そのための尖兵として、単身送り込まれたのが彼である。
 計画書と命令書の字面だけを言うならば、それは後々の拠点作りを踏まえ、その脅威となるであろう魔物の排除を命じており、そのために、通り一遍の下級の魔物ではなくそれらの上に君臨する、Aレート以上の魔物の掃討までもが任務に含まれていた。

 これが完遂された後、軍が速やかに残った「雑兵」を一掃すべく、大量の魔法師達を投入するという流れだ。しかしそれらは、本来ならば何百という魔法師を揃え、数年を費やして達成されるべきもののはずだった。

 それをたかだか十一の子供、それも一人に託したのだから、その言外に込められた辛辣な意味は、考えるまでもないことだ。だが。

「……今日で、5体」

 それでも少年は、確実に無謀な任務の達成に近づいてしまっている――それも驚異的な速度で。
 おそらく何十年も前のものであろう、その地図に記された地形は、現在のものと比べると随分と食い違っていたが……それでも、大部分で変わっていなければ問題はない。

 その地図の上には、煤けた黒い×印が、所々に付けられている。そして、少年は水で溶いた炭を指に擦り付けると、今日の成果として、さらに二箇所に印を付け加えた。

「このエリアには、北側から入ったから……」

 地図の上で辿った道筋を記憶し「任務を完遂」した区域を、一つずつ潰していく。
 魔物は強さに応じてレート分けされており、こういった小大陸では、それぞれに区切られた小さな領域を、高レートの魔物が別個に支配していることが多い。

 要は、野生動物の縄張りのようなものだ。特に今回のような、世界と地続きではない小大陸の場合、閉鎖的な生存競争の結果、そういった環境になりやすいのだ。

 更に言えば、少年はこれまで倒した高レートの配置や数から、一つの結論に達していた。

「恐らく……もっと上がいる」

 小さく呟く。妙なことにこの小大陸には、Aレート以上の魔物同士の、縄張り争いめいた闘争の痕跡がない。
 少年がこれまで何体か駆逐してきたそれらは、その活動状況や振る舞いから、まるでそれぞれが力を温存し、無駄な小競り合いは極力避けているような気配さえあった。

 それはなぜか……。つまるところ、Aレートの魔物すら恐れる、より強力な存在がいるということではないか。
 通常の魔物に比べれば王や貴族のようなAレートすら、常にその襲来や気まぐれな攻撃に備え、警戒しなければならない強大な相手だ。

 そうならば、恐らくその魔物はSレートにも届くほどの、この小大陸全土を支配している皇帝のような存在に近い、と考えたほうがよいだろう。

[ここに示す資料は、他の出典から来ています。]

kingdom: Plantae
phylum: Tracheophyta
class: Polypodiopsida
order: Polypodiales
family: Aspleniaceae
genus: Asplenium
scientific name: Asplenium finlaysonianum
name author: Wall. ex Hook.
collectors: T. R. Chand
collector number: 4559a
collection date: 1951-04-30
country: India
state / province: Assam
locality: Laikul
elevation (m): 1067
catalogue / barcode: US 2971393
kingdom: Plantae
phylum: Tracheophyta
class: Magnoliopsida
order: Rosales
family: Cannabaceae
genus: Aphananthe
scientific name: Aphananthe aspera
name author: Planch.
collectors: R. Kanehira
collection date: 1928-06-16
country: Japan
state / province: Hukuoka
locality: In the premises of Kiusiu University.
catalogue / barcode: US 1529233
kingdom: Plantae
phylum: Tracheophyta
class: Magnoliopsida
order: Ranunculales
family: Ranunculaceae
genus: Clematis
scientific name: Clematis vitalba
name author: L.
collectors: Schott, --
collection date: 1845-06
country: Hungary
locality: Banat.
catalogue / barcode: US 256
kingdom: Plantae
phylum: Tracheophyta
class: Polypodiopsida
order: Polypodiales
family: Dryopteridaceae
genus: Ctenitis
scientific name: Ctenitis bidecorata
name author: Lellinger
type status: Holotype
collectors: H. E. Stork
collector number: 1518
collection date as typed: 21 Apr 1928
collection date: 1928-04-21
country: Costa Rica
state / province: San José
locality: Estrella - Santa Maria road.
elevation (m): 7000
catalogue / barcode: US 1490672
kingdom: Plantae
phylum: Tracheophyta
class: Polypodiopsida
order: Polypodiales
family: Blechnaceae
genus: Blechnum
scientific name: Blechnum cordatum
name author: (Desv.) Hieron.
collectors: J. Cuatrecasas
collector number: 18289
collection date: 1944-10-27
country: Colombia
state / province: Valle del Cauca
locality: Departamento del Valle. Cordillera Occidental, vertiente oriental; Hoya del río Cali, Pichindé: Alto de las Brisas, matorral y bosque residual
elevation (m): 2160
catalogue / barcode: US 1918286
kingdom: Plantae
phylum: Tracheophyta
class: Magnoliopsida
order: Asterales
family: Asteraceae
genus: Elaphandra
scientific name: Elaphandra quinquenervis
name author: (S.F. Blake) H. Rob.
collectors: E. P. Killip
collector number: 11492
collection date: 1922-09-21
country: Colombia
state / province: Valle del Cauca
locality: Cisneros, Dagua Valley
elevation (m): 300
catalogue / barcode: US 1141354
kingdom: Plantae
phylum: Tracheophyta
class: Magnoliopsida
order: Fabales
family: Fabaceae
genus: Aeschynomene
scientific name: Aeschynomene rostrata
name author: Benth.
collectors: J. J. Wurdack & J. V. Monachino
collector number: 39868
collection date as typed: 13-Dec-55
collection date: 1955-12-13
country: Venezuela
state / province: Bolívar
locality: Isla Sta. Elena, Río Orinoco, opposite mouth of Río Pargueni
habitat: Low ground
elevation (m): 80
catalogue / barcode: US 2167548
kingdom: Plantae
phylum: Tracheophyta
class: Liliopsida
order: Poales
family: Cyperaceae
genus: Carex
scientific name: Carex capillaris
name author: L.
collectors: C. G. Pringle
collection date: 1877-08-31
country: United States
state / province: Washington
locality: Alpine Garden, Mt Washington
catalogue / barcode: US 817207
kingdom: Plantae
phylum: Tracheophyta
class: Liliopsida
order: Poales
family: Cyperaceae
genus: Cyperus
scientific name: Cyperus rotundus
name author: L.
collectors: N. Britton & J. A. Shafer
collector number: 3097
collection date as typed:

 少年はこれまで大陸の北から侵入し、徐々に南に向かって攻略してきた。
 ならばいずれは出くわすことになるはずだ。
 そして、最終的な任務達成のために、それは恐らく避けては通れない戦いになる。

「……」

 苦虫を噛み潰したような表情で、地図に落とす視線は空虚。
 まだ先は長そうだと、主に疲労感しか含まない溜息を、ドッと吐き出す。
 だからこそ、少年はしばしの休息のあと、いつでもここを出られるように、身支度を整えた。本来ならば火を(おこ)す のは外界ではやってはならないことだ。

 それでも少年は、あえてそうした。
 外界は、人類が暮らす生存領域である壁の内側とは、あらゆるものが全く異なる。
 夜ともなると冷え込みは一層で、それにより、本来戦闘に割かれるべき体力が奪われることは、あってはならないのだから。

 少年は剣を傍らに置き、堅い壁面に寄りかかった。

「アルス……アルス・レーギン」

 ぼそりと呟いた言葉とともに、少年は虚ろな瞳を向かいの壁面に飛ばす。
 久しく聞かなかったその名。ここ数年、彼はただ、番号でのみ呼ばれてきた。

 だが、かつて自分を助け、育ててくれた老練な男は、少年に「ただの識別番号」とは違う、奇妙な響きを持った名称を与えた。それはずっと少年の心の中に、不思議な余韻となって残っている。いつも、彼だけが、自分のことをそう呼ぶのだ。

 今回の命令の前、あの壮年の男が吐き出した言葉。今さらのように少年は思い出す。
 いったいあれはどういう意味で、どんな想いが籠っていたのか。

 『アルス、必ず生きて帰ってこい』

と、悔しさを押し殺したような顔で告げられ、少年はわけがわからず、頷き返すことしかできなかった。

 自分は任務を達成するための道具にしか過ぎない、そう思っていた。
 そもそも、生きて帰ることを期待され、許されているのだろうかとすら感じていた。

 だが、少年に名を与えた男は、まぎれもなく彼がそう願っていることを、真摯な気持ちを乗せた言葉で、確かに伝えてくれたのではなかったか。
 ならば、こんな自分にも、帰る場所があると思って良いのだろうか。

 少年――アルスは、ウトウトと重たくなった瞼をそっと閉じた。
 背中を丸めて膝を抱える。
 その程度で、身体が完全に休まることはないと知りながらも、これ以上は考えないために、浅い眠りについた。

 眠れる時に眠らなければ、蓄積された疲労が些細なミスに繋がる。
 たった一度のミスが、全てを失うことに繋がる……ここは、そういう場所だ。
 そう、今度は「縫う」だけで済むとは限らないのだ――そう、自分自身に言い聞かせながら。